El funcionario lanzó oficialmente lo que es un secreto a voces: que en Casa de Gobierno se analiza la posibilidad de separarse de la Nación en los comicios del 2011.
En este sentido, el ministro político de Celso Jaque aseguró que "lo que vamos a hacer es lo que corresponde: que la provincia se reserve la facultad que ya tiene institucional y legalmente", en lo que hace a la convocatoria a elecciones generales.
Pese a esta afirmación, el funcionario evitó dar precisiones sobre la posibilidad cierta de recurrir a esta potestad y hacer efectivo el desdoblamiento de los comicios.
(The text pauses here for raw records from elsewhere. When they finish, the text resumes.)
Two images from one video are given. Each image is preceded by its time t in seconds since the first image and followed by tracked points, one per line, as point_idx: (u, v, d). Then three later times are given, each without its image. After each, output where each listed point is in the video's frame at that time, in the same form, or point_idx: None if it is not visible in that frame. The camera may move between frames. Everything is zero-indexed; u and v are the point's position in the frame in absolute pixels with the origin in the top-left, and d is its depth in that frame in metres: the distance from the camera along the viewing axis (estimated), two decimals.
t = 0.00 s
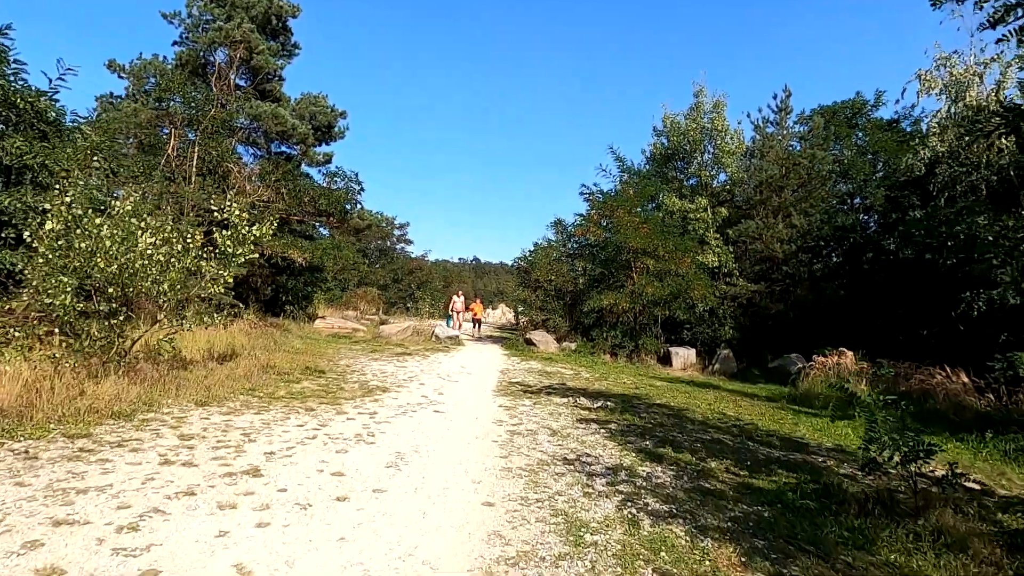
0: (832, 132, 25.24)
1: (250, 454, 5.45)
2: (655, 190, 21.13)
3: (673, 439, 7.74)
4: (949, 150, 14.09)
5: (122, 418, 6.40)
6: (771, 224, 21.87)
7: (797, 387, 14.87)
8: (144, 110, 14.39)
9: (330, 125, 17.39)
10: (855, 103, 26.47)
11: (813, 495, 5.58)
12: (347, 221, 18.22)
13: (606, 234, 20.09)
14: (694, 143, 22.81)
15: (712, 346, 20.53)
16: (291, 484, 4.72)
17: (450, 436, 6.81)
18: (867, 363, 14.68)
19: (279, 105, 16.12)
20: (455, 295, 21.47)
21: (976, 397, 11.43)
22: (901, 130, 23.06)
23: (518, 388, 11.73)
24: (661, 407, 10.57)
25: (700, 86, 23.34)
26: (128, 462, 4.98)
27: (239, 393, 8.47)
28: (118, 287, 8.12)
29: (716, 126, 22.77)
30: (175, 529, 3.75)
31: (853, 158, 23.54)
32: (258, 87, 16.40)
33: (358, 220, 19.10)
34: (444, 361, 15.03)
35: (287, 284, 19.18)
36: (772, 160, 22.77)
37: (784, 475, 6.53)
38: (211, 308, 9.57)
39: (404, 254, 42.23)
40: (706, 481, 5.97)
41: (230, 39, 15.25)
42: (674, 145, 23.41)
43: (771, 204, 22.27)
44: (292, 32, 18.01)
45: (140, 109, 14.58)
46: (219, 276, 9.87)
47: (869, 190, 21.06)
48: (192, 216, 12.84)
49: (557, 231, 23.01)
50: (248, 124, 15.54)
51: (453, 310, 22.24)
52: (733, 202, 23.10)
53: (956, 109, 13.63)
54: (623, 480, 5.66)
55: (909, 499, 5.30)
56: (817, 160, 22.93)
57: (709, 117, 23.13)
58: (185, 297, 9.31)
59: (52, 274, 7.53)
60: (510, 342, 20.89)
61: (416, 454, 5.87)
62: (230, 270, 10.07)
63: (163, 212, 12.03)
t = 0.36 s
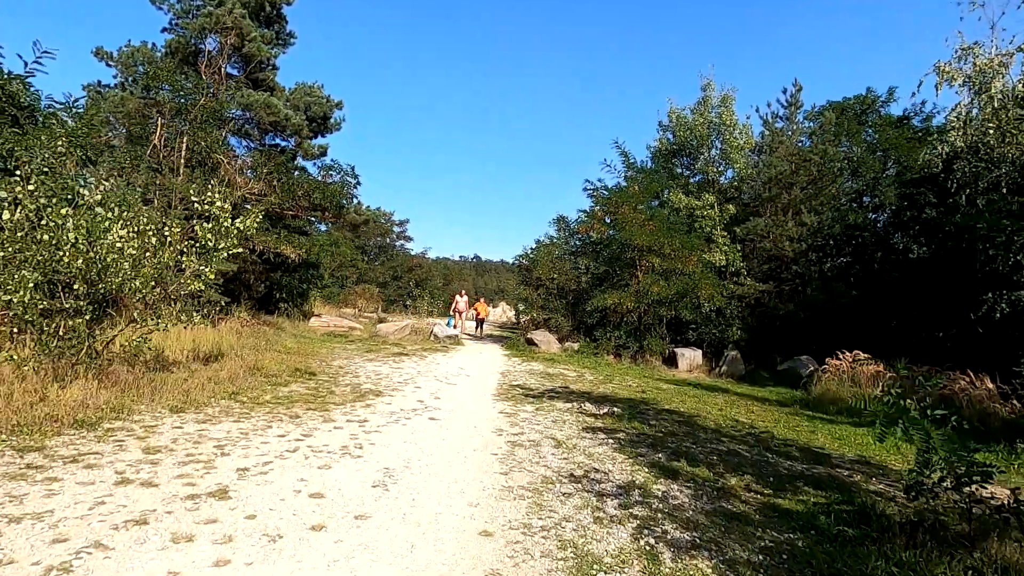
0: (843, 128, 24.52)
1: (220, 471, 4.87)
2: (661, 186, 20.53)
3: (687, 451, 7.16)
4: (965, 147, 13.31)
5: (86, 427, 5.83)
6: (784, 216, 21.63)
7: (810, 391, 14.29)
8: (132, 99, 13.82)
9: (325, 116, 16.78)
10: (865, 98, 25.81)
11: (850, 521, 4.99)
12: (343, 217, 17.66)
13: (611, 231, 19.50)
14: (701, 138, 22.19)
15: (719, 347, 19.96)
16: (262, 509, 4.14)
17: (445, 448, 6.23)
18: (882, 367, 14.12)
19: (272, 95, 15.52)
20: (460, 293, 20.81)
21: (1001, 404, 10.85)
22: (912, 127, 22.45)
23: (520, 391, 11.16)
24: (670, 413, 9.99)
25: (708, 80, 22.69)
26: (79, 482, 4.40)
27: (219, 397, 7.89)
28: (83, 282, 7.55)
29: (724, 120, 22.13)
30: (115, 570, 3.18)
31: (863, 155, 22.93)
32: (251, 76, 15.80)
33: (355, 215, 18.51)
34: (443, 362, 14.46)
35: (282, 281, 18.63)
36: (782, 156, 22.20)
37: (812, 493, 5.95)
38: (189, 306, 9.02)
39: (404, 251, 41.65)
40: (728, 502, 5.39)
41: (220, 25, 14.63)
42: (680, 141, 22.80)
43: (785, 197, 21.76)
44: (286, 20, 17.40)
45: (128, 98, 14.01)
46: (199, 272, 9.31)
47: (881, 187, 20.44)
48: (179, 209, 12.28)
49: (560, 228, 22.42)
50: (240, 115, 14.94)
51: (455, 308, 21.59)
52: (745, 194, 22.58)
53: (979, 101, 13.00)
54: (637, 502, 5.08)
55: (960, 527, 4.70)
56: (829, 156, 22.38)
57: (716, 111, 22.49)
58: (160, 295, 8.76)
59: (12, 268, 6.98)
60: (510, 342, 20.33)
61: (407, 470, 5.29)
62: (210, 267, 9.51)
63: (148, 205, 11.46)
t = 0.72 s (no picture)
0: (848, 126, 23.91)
1: (176, 490, 4.34)
2: (663, 184, 19.99)
3: (695, 462, 6.62)
4: (969, 147, 12.67)
5: (36, 437, 5.31)
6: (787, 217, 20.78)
7: (818, 395, 13.77)
8: (116, 91, 13.31)
9: (316, 109, 16.22)
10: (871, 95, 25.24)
11: (881, 546, 4.47)
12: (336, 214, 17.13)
13: (612, 230, 18.97)
14: (705, 134, 21.65)
15: (723, 349, 19.46)
16: (215, 537, 3.62)
17: (432, 461, 5.69)
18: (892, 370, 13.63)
19: (261, 86, 14.97)
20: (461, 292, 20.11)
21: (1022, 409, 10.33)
22: (920, 124, 21.91)
23: (517, 396, 10.63)
24: (675, 419, 9.47)
25: (712, 75, 22.15)
26: (9, 504, 3.87)
27: (192, 403, 7.37)
28: (38, 279, 6.96)
29: (728, 116, 21.59)
30: None
31: (869, 152, 22.40)
32: (239, 68, 15.25)
33: (348, 213, 17.98)
34: (437, 364, 13.94)
35: (273, 280, 18.12)
36: (787, 153, 21.25)
37: (834, 512, 5.42)
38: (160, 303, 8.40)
39: (402, 251, 41.10)
40: (743, 523, 4.86)
41: (206, 14, 14.06)
42: (682, 137, 22.27)
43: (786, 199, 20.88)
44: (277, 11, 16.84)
45: (110, 90, 13.48)
46: (173, 267, 8.64)
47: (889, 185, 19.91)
48: (161, 205, 11.78)
49: (559, 226, 21.89)
50: (228, 108, 14.40)
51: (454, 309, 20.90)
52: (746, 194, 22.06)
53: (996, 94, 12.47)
54: (643, 525, 4.55)
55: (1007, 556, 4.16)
56: (835, 153, 21.35)
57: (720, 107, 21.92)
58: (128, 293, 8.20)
59: None
60: (508, 342, 19.82)
61: (387, 487, 4.75)
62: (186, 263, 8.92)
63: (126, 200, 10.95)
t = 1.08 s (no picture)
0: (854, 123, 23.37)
1: (111, 519, 3.79)
2: (664, 182, 19.46)
3: (701, 478, 6.09)
4: (982, 145, 12.00)
5: None
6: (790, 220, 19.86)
7: (826, 401, 13.23)
8: (97, 83, 12.79)
9: (307, 103, 15.68)
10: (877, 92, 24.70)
11: None
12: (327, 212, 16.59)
13: (612, 229, 18.44)
14: (708, 131, 21.10)
15: (726, 351, 18.93)
16: None
17: (412, 478, 5.15)
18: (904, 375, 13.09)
19: (248, 79, 14.43)
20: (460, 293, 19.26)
21: None
22: (927, 122, 21.38)
23: (510, 401, 10.10)
24: (678, 427, 8.94)
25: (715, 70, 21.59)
26: None
27: (158, 411, 6.84)
28: None
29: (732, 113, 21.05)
30: None
31: (875, 150, 21.86)
32: (226, 59, 14.71)
33: (340, 210, 17.46)
34: (430, 367, 13.41)
35: (263, 280, 17.59)
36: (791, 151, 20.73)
37: (857, 537, 4.88)
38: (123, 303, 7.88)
39: (399, 250, 40.58)
40: (758, 553, 4.32)
41: (190, 2, 13.51)
42: (684, 134, 21.71)
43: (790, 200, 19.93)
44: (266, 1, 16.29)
45: (91, 82, 12.97)
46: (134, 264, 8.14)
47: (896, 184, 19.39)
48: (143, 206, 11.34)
49: (558, 225, 21.36)
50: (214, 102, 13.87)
51: (452, 309, 20.15)
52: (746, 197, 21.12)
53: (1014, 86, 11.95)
54: (645, 557, 4.01)
55: None
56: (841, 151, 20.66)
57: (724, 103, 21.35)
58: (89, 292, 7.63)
59: None
60: (505, 344, 19.30)
61: (357, 513, 4.22)
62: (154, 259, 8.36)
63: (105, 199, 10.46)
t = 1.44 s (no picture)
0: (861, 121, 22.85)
1: (32, 547, 3.24)
2: (667, 179, 18.94)
3: (714, 492, 5.55)
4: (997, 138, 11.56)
5: None
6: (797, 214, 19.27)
7: (836, 405, 12.70)
8: (77, 72, 12.31)
9: (298, 95, 15.16)
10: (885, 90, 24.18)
11: None
12: (318, 207, 16.07)
13: (613, 227, 17.92)
14: (711, 128, 20.58)
15: (731, 354, 18.40)
16: None
17: (392, 494, 4.59)
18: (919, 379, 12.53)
19: (236, 68, 13.92)
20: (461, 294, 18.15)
21: None
22: (937, 119, 20.86)
23: (506, 405, 9.55)
24: (684, 434, 8.39)
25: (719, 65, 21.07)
26: None
27: (122, 416, 6.32)
28: None
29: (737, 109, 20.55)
30: None
31: (883, 148, 21.34)
32: (213, 48, 14.21)
33: (334, 206, 16.93)
34: (424, 369, 12.86)
35: (253, 278, 17.05)
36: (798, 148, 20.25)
37: (892, 563, 4.33)
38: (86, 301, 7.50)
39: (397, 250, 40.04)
40: None
41: None
42: (687, 131, 21.19)
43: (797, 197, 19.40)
44: None
45: (71, 70, 12.48)
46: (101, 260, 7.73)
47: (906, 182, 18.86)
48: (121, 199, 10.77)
49: (558, 223, 20.85)
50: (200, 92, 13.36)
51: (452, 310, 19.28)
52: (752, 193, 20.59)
53: None
54: None
55: None
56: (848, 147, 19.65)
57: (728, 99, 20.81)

Adaro se limitó a decir que por el momento sólo está en discusión una cuestión jurídica y no un tema político: "vamos a avanzar en una ley provincial con el consenso del resto de las fuerzas políticas y en ese sentido el tema del desdoblamiento o no, no es un tema que se pueda abordar en cuanto a la oportunidad de lo jurídico".
Desde el año pasado, el ambiente político se sacudió cuando el kirchnerismo impuso su voluntad para reformar el sistema electoral. Para ello retocó el Código Electoral nacional, la Ley de Partidos Políticos y la de Financiamiento de las campañas; y entre otras cosas, introdujo las primarias obligatorias, abiertas y simultáneas.
Desde entonces en Mendoza se abrió el debate y cada vez son más los pedidos sobre la necesidad de contar con una normativa específica para la provincia.
"Estamos viendo con qué consenso contamos o cómo vamos a construir la discusión para armar un proyecto provincial que puede incluir, o no, realizar internas abiertas; si son simultáneas o no. Hay que construir los capítulos de la ley", sintetizó el ministro.
En medio de esa discusión, surgieron dos elementos que con el paso del tiempo tomaron cada vez más fuerza. Que la provincia haga uso de sus facultades constitucionales y convoque a la ciudadanía a votar (por gobernador, diputados y senadores provinciales) en una fecha distinta a la que disponga la Casa Rosada (para elegir presidente y legisladores nacionales) como una estrategia para despegarse de la realidad política del gobierno nacional.
"Lo que vamos a hacer es reservar la facultad que la provincia tiene porque mal podríamos en este contexto seguir delegando facultades", reiteró Adaro.
En segundo lugar aparece la intención de los intendentes de seguir por el mismo camino y también marcar la diferencia llamando a elecciones para los cargos departamentales solamente, como ocurrió en marzo de este año en la Capital. Esta situación es ampliamente discutida por estos días entre los caciques, inclusive los justicialistas.
En este sentido, el ministro de Gobierno consideró que enfocarse únicamente "si se desdobla o no (las elecciones), es algo coyuntural y mínimo" frente a un tema tan importante como es continuar con el diálogo y el consenso para avanzar en una ley que es "fundamental y trascendental" para la designación de los candidatos.